Labour’s NZ$1 billion debt-financed spend on cost-of-living payments, for example, was almost certainly inflationary. It violated the basic economic principles of adjusting fiscal and monetary policy as needed to control abrupt changes in demand or supply (also known as business cycle stabilisation).

Similar tax rebate programmes in the United States in 2001 and 2008 led to demand surges of up to 2.3% in the quarter of their introduction.

This heightened demand occurred within an already overheating economy with substantial supply shortages, and no credible plan was introduced to restore fiscal balance. This combination inevitably fuelled inflationary pressures.

Overall, the impact of income tax changes on inflation depends on the complex relationship between demand and supply side effects, exchange rate effects, and expectations. And there is no clear answer in existing theoretical economic models as to whether income tax changes alone will increase or decrease inflation.

Adding tax cuts to the mix

A recent study using data from the US investigated the effects of tax cuts at the top and the bottom of the income distribution.

The study found cutting taxes at the bottom had a positive effect on the economy, but cutting at the top did not. Cutting income taxes at the bottom increased consumption, GDP, real wages, employment, hours worked and labour force participation.

These results reveal how income tax cuts can be beneficial for the economy, strongly affecting both the demand and supply sides of the economy. Willis has said National’s tax cuts will be targeted to middle and lower-income workers.

The most interesting insight from this study is that the effect of tax cuts on prices is insignificant. Price levels do not significantly change when taxes are cut.
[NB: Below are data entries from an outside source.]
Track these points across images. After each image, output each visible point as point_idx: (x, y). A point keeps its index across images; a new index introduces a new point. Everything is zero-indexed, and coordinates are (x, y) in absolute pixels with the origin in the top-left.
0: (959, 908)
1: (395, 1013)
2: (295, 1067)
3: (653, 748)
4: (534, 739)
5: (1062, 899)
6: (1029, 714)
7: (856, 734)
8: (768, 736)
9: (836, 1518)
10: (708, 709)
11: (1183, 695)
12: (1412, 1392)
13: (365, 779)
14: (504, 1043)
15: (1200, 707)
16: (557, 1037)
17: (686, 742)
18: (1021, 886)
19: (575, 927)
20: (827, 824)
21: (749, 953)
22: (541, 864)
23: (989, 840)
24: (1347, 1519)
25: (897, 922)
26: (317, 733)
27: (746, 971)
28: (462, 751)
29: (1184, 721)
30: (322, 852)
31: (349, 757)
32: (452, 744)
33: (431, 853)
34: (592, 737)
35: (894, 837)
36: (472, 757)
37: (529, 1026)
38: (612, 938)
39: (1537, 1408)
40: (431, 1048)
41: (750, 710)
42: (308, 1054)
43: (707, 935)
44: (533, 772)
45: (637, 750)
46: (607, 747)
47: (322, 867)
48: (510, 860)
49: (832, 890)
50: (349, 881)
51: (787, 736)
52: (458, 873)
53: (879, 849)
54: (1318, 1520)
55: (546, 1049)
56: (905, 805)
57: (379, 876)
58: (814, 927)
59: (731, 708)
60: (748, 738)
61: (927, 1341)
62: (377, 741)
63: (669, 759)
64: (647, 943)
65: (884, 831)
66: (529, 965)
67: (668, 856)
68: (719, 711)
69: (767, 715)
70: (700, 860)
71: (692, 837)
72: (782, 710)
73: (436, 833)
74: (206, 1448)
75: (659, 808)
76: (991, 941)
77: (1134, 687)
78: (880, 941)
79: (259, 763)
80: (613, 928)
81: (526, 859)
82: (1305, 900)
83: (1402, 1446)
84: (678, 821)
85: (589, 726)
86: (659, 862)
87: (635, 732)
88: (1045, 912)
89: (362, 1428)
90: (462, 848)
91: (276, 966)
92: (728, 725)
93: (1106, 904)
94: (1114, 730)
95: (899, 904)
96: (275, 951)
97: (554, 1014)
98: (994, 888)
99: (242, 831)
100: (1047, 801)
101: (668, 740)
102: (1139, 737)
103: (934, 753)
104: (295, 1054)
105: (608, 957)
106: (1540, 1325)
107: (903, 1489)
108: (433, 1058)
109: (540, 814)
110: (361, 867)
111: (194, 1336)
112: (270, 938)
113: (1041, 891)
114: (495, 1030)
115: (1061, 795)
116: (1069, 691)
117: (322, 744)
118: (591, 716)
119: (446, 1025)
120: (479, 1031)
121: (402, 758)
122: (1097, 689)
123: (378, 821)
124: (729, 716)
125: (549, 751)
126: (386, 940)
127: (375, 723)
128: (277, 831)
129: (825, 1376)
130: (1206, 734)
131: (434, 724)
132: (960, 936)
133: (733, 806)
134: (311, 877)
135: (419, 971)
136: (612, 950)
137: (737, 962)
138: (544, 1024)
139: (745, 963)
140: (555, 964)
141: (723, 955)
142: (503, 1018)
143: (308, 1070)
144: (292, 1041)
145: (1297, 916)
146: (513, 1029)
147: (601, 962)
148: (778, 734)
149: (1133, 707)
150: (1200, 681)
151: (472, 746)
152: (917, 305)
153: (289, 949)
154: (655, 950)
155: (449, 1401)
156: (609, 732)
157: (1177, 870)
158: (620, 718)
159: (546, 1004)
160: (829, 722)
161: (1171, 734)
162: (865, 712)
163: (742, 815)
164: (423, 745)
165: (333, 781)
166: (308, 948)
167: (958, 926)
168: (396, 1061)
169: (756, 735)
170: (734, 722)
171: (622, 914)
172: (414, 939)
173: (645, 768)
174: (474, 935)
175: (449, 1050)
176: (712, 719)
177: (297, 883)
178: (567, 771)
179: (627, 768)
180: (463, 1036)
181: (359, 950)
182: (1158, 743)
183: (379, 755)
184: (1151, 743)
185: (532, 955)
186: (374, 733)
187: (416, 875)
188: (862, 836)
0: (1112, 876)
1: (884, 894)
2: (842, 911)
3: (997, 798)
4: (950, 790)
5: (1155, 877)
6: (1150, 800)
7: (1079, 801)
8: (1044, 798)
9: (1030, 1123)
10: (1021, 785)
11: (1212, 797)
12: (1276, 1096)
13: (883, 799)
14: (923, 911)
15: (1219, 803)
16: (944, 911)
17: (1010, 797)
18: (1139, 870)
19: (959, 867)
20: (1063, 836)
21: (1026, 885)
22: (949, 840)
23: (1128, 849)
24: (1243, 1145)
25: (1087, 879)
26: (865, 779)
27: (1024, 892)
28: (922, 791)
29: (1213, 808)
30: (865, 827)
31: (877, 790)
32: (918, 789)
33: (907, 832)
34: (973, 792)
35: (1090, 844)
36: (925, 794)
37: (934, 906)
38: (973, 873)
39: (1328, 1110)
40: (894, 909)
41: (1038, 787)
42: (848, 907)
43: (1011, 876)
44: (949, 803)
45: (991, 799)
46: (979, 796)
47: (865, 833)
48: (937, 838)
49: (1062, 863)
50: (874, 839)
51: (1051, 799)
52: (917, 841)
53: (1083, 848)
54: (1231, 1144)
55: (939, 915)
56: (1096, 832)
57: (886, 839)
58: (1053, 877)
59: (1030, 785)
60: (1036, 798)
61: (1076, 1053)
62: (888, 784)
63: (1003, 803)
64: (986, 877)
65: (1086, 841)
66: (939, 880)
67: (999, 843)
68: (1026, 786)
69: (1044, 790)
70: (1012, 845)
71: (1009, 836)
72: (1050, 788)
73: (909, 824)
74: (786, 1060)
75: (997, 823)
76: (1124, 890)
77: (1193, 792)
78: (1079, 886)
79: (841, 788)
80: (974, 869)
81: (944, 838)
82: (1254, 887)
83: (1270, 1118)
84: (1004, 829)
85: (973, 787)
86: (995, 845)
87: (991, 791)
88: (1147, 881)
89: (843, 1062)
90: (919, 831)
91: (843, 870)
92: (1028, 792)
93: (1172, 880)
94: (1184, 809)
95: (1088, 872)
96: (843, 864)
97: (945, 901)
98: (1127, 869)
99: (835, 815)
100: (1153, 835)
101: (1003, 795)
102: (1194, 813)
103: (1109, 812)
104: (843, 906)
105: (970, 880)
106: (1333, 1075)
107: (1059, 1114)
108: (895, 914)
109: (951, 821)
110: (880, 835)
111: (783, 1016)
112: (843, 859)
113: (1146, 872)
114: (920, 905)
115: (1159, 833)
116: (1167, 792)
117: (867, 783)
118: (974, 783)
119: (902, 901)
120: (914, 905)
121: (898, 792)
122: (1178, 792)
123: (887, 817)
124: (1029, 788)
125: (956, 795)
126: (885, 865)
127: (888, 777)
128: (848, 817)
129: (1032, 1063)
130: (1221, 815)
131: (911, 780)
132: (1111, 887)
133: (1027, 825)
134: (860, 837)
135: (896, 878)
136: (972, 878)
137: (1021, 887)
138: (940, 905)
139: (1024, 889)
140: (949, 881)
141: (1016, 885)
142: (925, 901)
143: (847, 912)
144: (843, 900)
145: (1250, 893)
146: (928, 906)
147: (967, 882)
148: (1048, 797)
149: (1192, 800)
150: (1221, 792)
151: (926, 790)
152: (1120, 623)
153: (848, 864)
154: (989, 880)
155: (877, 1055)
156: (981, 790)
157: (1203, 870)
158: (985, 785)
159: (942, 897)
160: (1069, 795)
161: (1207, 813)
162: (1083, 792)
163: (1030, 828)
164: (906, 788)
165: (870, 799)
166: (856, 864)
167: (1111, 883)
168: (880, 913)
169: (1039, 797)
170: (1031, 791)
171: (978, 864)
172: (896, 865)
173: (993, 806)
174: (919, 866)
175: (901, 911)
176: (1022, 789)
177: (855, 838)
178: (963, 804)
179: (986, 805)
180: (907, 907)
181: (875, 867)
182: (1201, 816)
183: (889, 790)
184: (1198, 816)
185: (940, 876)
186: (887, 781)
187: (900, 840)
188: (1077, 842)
Furthermore, the largest (yet still insignificant) effect occurs about three years after the tax cut.

Therefore, even if the government’s proposed tax cuts pushed inflation up, it would not occur before 2027-2028, when the Reserve Bank predicts inflation will be back to its target level of around 2%.

Overall, and based on the latest available research, there is no evidence the proposed tax cuts would make inflation worse.